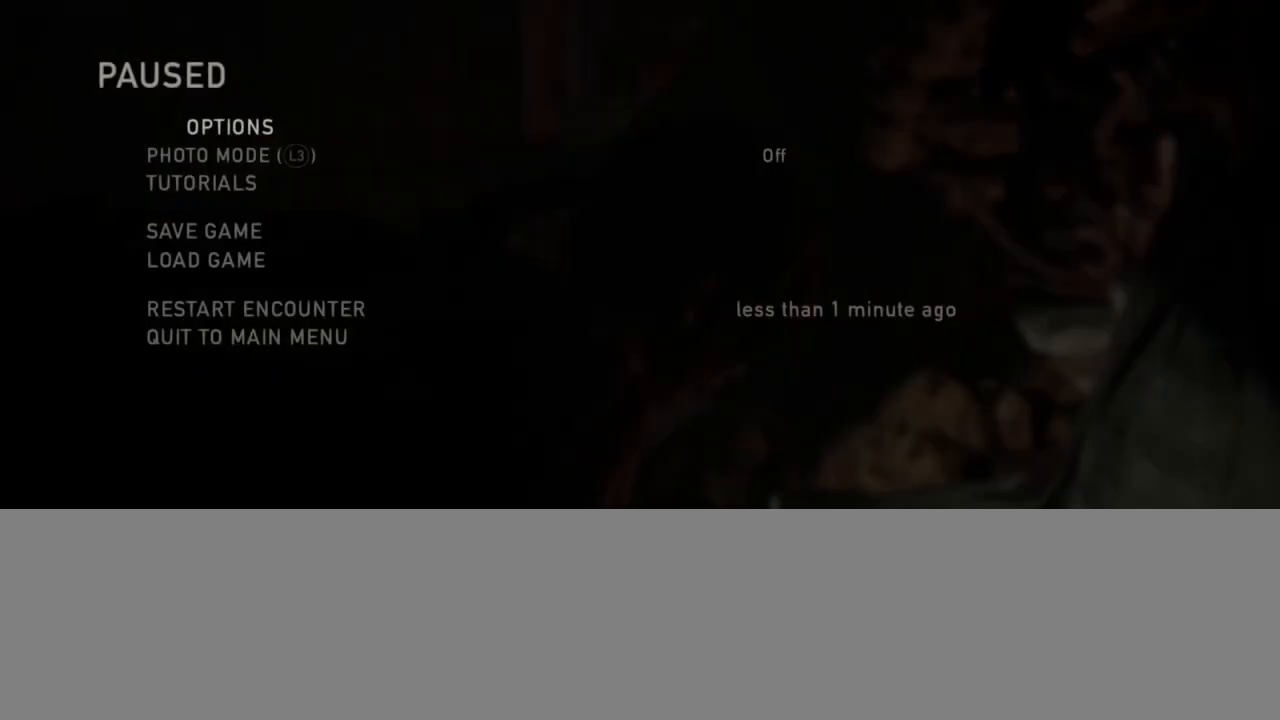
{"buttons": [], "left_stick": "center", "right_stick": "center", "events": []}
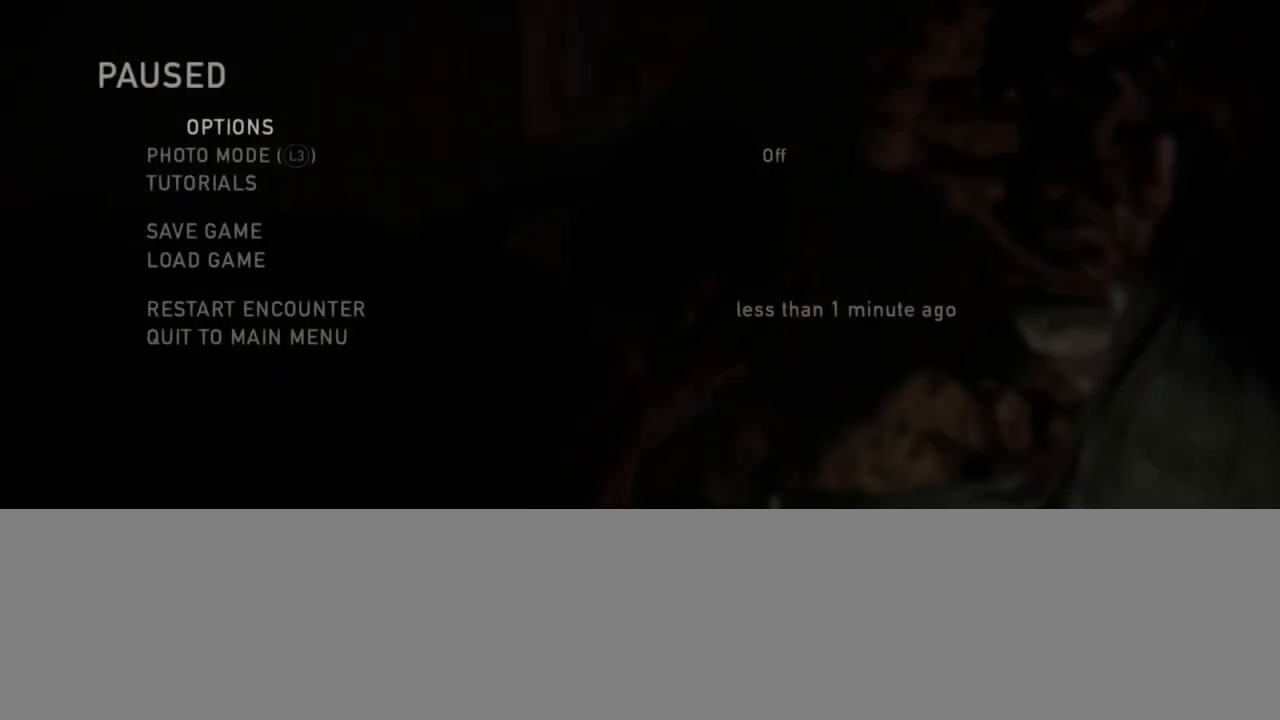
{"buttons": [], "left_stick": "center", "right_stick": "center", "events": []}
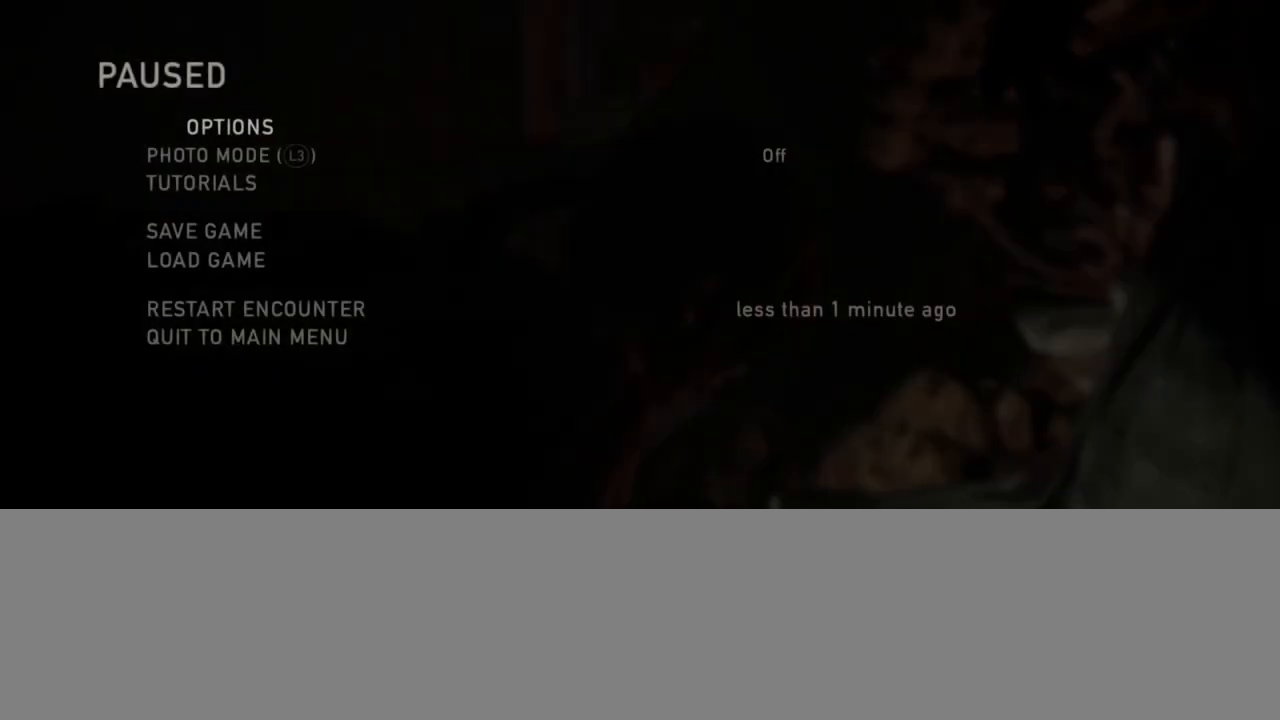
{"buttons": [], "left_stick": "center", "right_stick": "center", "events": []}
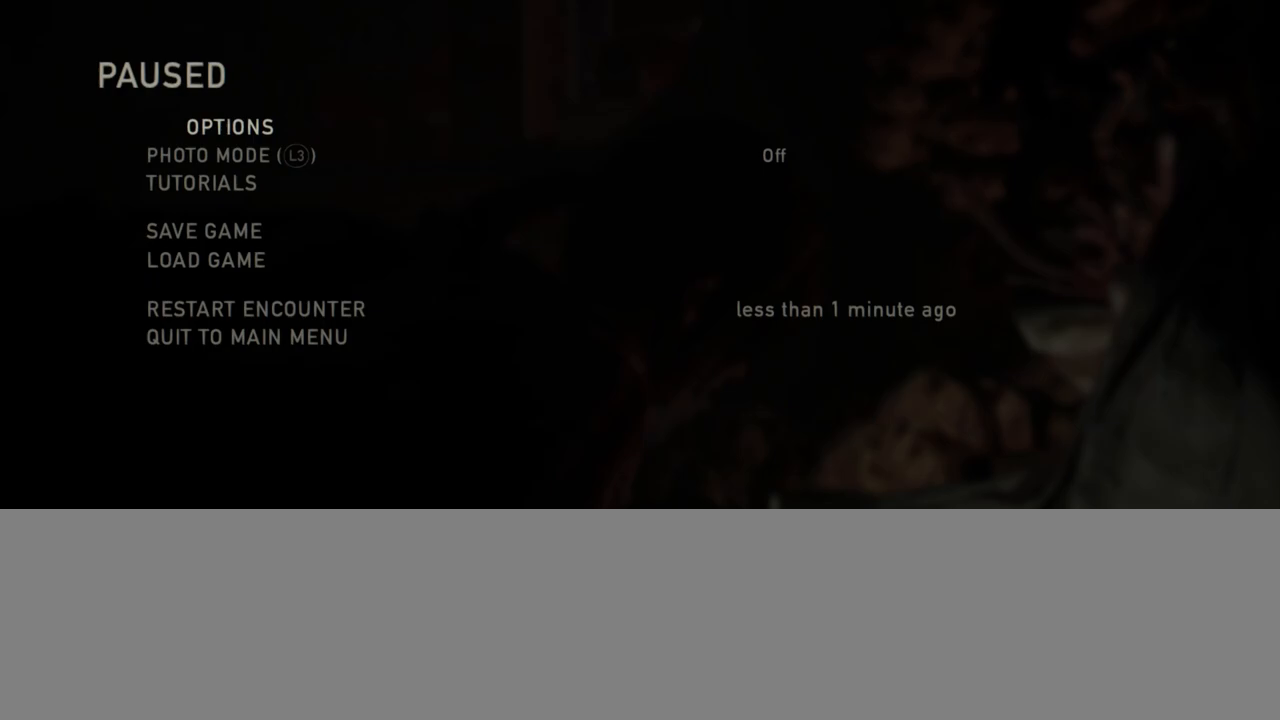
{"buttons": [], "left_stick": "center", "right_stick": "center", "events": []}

· · · · ·

▶ HOW TO COMPLETE THIS TASK: Each line above should be output exactly, apart from the pictures.

▶ PROBLEM SOLUTION:
{"buttons": [], "left_stick": "center", "right_stick": "center", "events": []}
{"buttons": [], "left_stick": "center", "right_stick": "center", "events": []}
{"buttons": [], "left_stick": "center", "right_stick": "center", "events": []}
{"buttons": [], "left_stick": "center", "right_stick": "center", "events": []}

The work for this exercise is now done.